Catequese 6 – Teresa e o mundo para o qual abriu os olhos

6. 1 Santa Teresa: Primavera de 1515

Minha grande amiga: gostaria também de obter da tua parte algumas luzes acerca do ano do teu nascimento. Que me poderias dizer a esse respeito?

- Muitas coisas… Não sei mas é por onde começar…

Sabes, o mundo para o qual abri os olhos na primavera de 1515 era um mundo que passava pelas revolucionárias agonias da tremenda transição dos tempos medievais para os modernos. Só vinte e três anos tinham passado – uma geração apenas – desde o providencial ano de 1492, em que a cruzada hispânica de 777 anos culminara com a conquista de Granada aos Mouros, a expulsão dos Judeus e a descoberta do hemisfério ocidental. Havia só nove anos que Colombo estava na sepultura. Eram ainda vivos homens que com ele tinham navegado: alguns gozando na própria pátria do ouro das Índias; outros levando a luz da civilização ao México ou a Lução, sem nenhum deles dar muita importância à predição que ele fizera de que o fim do mundo seria em 1655. A sua protectora, Isabel a Católica, tinha morrido onze anos antes. Carlos V era um rapaz de quinze anos. O Papa Leão X, filho de Lourenço de Médicis, sentava-se na cadeira de São Pedro, e em 1514, o ano anterior ao do meu nascimento, tinha promulgado uma importante indulgência, sob as habituais condições de penitência e contrição, para conseguir fundos para levantar em Roma uma nova Basílica, em que trabalhava Miguel Ângelo. E em 1515, um monge alemão, então de 33 anos, tinha acabado de improvisar um sistema teológico que considerava como prolongamento das ideias de São Paulo e de Santo Agostinho, mas que estava tão carregado de explosivos espirituais, que cortou de alto a baixo todo o edifício da vida e da cultura cristãs, e abriu a brecha para todos os conflitos da vida moderna.
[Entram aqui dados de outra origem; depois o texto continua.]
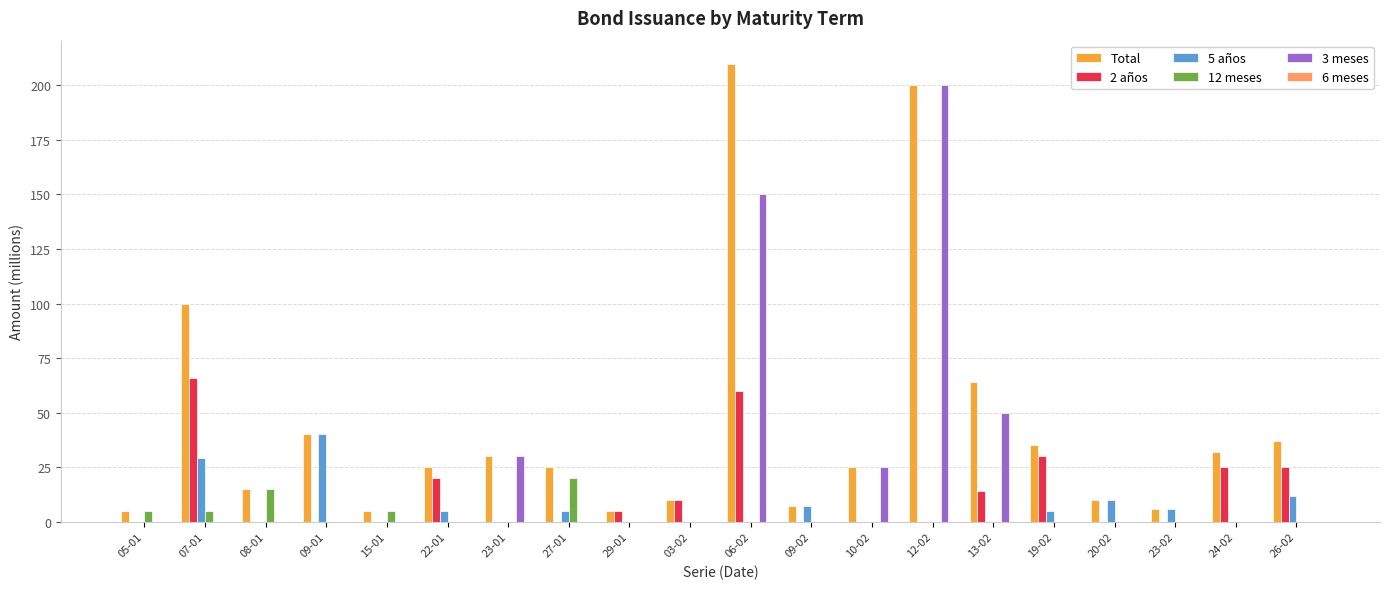

Is the value of 12 meses at 15-01 greater than the value of 2 años at 27-01?

Yes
Pelo que me acabas de dar a saber e pelo meu próprio conhecimento das circunstâncias históricas, eu diria que foi então uma interessante coincidência o teu nascimento e a proclamação do dogma luterano da graça…

- Sim, poder-se-á ver assim as coisas, pois eu viria a considerar a tarefa da minha vida como antídoto e expiação da sua. Lutero, atormentado pelo conflito entre a carne e o espírito, tentou resolvê-lo abraçando as coisas boas deste mundo, e fracassou. Eu calquei-as todas sob os meus pés calçados de sandálias, e triunfei.